Top of the heap
A 238-acre former industrial dumping ground in Pittsburgh is turning into a sought-after residential neighborhood. Summerset at Frick Park is a $250 million public-private project that is converting a tundra-like landscape of slag into a neighborhood of 700 new homes.
For decades, the hillside near the Squirrel Hill neighborhood, just five miles from downtown Pittsburgh, was notable for just one thing — the 20-story mountain of slag heaped on top. From the 1920s to the early 1970s, steel companies dumped more than 20 million tons of the molten steel byproduct there, creating a barren, lunar-like landscape.

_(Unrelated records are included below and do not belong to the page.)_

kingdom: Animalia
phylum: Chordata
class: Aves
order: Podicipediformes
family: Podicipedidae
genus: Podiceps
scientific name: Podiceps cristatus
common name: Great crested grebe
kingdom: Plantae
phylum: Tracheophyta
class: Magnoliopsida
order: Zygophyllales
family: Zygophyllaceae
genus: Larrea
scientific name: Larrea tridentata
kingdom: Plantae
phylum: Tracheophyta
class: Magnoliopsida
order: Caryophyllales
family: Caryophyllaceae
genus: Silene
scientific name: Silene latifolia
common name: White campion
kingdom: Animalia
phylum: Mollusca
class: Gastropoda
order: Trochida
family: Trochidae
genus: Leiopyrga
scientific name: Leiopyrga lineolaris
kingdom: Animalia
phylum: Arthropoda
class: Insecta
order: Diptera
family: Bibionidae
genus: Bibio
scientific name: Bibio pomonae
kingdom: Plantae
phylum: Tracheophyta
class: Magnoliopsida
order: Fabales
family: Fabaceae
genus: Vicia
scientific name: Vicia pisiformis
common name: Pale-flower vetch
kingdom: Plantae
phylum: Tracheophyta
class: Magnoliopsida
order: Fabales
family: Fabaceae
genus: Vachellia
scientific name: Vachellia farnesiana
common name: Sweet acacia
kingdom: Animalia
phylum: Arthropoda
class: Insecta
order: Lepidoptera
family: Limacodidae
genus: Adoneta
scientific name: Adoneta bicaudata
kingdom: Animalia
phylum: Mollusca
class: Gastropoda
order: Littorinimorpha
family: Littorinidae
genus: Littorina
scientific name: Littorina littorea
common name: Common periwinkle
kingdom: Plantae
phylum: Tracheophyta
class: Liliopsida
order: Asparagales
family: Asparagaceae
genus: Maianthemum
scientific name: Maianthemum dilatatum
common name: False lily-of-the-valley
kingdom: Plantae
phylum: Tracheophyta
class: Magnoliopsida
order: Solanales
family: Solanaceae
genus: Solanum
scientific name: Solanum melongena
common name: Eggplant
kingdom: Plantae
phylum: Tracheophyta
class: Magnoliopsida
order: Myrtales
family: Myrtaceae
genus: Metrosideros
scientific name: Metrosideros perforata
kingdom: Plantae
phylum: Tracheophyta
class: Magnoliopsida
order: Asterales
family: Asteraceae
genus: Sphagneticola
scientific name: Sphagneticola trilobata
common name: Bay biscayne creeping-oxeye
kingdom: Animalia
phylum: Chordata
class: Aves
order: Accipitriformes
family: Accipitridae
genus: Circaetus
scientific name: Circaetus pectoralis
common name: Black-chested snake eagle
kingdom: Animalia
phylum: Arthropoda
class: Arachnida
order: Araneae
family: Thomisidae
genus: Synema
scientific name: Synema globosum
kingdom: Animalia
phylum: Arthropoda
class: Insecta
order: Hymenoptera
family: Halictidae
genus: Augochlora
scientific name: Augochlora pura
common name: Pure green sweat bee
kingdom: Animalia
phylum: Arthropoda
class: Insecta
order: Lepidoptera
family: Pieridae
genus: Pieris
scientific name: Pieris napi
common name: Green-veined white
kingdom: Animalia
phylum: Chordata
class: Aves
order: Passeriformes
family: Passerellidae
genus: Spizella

Former Pittsburgh Mayor Tom Murphy recognized that the site’s proximity to downtown, as well as to medical and higher educational facilities in the nearby Oakland community, would make it a sought-after place to live. Pittsburgh’s Urban Redevelopment Authority (URA) purchased the land from a private entity in 1995 for $3.8 million and attracted a group of investors, developers and builders — Summerset Land Development Associates (SLDA), led by locally based The Rubinoff Co. — and gave the group exclusive rights to create a master plan for the site.
About $60 million in public funds have been used for site preparation, water and sewer line installation and road construction. SLDA purchases the lots from URA and sells them to homebuilders. City officials estimate that they will recoup about $6.3 million annually in local income and property taxes when the project is completed in 2011.